What you are asked to do
A line below contains "<source format=gtp>", and a later one contains "X1193Y697D03*". Repeat both, with every line between them, exactly.

Supplied records
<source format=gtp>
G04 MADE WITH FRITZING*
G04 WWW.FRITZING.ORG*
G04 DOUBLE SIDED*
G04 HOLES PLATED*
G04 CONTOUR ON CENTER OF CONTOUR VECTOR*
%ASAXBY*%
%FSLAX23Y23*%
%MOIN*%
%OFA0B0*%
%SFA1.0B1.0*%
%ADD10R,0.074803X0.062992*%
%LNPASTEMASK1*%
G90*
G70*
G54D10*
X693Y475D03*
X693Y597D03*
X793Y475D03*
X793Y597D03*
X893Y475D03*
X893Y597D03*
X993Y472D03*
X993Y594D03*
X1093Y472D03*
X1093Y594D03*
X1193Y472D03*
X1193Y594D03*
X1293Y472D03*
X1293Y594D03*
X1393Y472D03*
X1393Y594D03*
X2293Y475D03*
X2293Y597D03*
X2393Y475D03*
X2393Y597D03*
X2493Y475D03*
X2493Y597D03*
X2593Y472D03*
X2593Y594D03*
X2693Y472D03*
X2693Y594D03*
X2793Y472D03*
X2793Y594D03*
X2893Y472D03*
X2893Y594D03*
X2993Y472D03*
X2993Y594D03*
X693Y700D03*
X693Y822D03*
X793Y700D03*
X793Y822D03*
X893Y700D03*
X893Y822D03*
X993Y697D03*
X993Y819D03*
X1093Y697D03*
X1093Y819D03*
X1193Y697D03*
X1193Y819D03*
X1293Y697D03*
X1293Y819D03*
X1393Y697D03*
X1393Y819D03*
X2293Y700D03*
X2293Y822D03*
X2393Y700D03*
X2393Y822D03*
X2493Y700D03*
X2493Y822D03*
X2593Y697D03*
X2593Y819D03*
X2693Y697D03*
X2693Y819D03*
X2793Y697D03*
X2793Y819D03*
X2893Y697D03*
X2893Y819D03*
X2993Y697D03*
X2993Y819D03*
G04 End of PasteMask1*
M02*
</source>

--

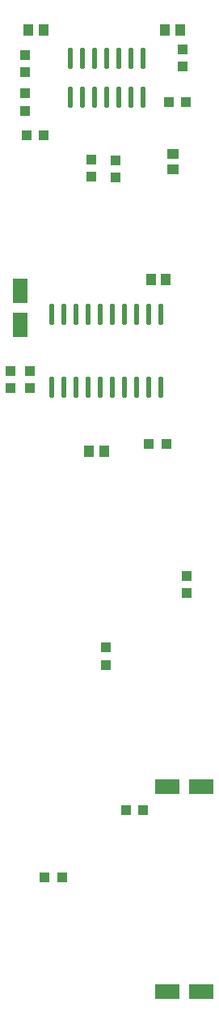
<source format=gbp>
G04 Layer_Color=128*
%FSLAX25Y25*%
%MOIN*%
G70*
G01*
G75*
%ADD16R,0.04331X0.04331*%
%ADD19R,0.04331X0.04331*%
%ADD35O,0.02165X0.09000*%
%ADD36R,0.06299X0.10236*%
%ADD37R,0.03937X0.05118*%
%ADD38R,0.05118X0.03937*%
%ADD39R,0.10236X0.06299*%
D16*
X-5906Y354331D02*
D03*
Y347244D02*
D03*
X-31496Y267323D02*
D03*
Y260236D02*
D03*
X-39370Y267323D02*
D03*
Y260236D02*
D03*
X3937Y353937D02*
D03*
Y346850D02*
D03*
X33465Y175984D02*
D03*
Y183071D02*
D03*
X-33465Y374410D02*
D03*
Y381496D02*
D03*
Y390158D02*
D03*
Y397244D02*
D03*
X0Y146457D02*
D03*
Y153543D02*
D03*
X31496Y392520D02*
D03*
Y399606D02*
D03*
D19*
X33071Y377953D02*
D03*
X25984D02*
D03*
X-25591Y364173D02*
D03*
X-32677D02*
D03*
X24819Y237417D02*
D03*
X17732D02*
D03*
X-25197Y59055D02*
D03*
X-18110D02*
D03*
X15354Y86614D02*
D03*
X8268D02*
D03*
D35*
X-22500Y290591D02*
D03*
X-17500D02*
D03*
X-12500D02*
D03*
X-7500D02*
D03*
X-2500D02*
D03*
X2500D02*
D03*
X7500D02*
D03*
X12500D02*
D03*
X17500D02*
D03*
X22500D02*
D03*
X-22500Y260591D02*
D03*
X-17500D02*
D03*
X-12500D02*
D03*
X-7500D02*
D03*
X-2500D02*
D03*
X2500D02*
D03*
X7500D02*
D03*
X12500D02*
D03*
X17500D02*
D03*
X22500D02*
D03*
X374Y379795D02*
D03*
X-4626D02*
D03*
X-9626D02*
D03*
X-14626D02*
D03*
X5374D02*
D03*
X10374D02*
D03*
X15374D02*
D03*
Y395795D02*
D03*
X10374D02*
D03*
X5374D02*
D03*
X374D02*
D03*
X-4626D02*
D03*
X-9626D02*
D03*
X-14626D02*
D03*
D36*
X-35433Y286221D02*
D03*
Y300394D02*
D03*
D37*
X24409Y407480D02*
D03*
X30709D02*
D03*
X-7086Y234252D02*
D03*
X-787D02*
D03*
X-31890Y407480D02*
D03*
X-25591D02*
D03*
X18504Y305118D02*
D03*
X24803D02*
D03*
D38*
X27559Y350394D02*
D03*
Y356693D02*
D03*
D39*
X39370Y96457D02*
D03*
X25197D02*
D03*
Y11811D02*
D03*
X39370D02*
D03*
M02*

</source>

Answer section
<source format=gtp>
G04 MADE WITH FRITZING*
G04 WWW.FRITZING.ORG*
G04 DOUBLE SIDED*
G04 HOLES PLATED*
G04 CONTOUR ON CENTER OF CONTOUR VECTOR*
%ASAXBY*%
%FSLAX23Y23*%
%MOIN*%
%OFA0B0*%
%SFA1.0B1.0*%
%ADD10R,0.074803X0.062992*%
%LNPASTEMASK1*%
G90*
G70*
G54D10*
X693Y475D03*
X693Y597D03*
X793Y475D03*
X793Y597D03*
X893Y475D03*
X893Y597D03*
X993Y472D03*
X993Y594D03*
X1093Y472D03*
X1093Y594D03*
X1193Y472D03*
X1193Y594D03*
X1293Y472D03*
X1293Y594D03*
X1393Y472D03*
X1393Y594D03*
X2293Y475D03*
X2293Y597D03*
X2393Y475D03*
X2393Y597D03*
X2493Y475D03*
X2493Y597D03*
X2593Y472D03*
X2593Y594D03*
X2693Y472D03*
X2693Y594D03*
X2793Y472D03*
X2793Y594D03*
X2893Y472D03*
X2893Y594D03*
X2993Y472D03*
X2993Y594D03*
X693Y700D03*
X693Y822D03*
X793Y700D03*
X793Y822D03*
X893Y700D03*
X893Y822D03*
X993Y697D03*
X993Y819D03*
X1093Y697D03*
X1093Y819D03*
X1193Y697D03*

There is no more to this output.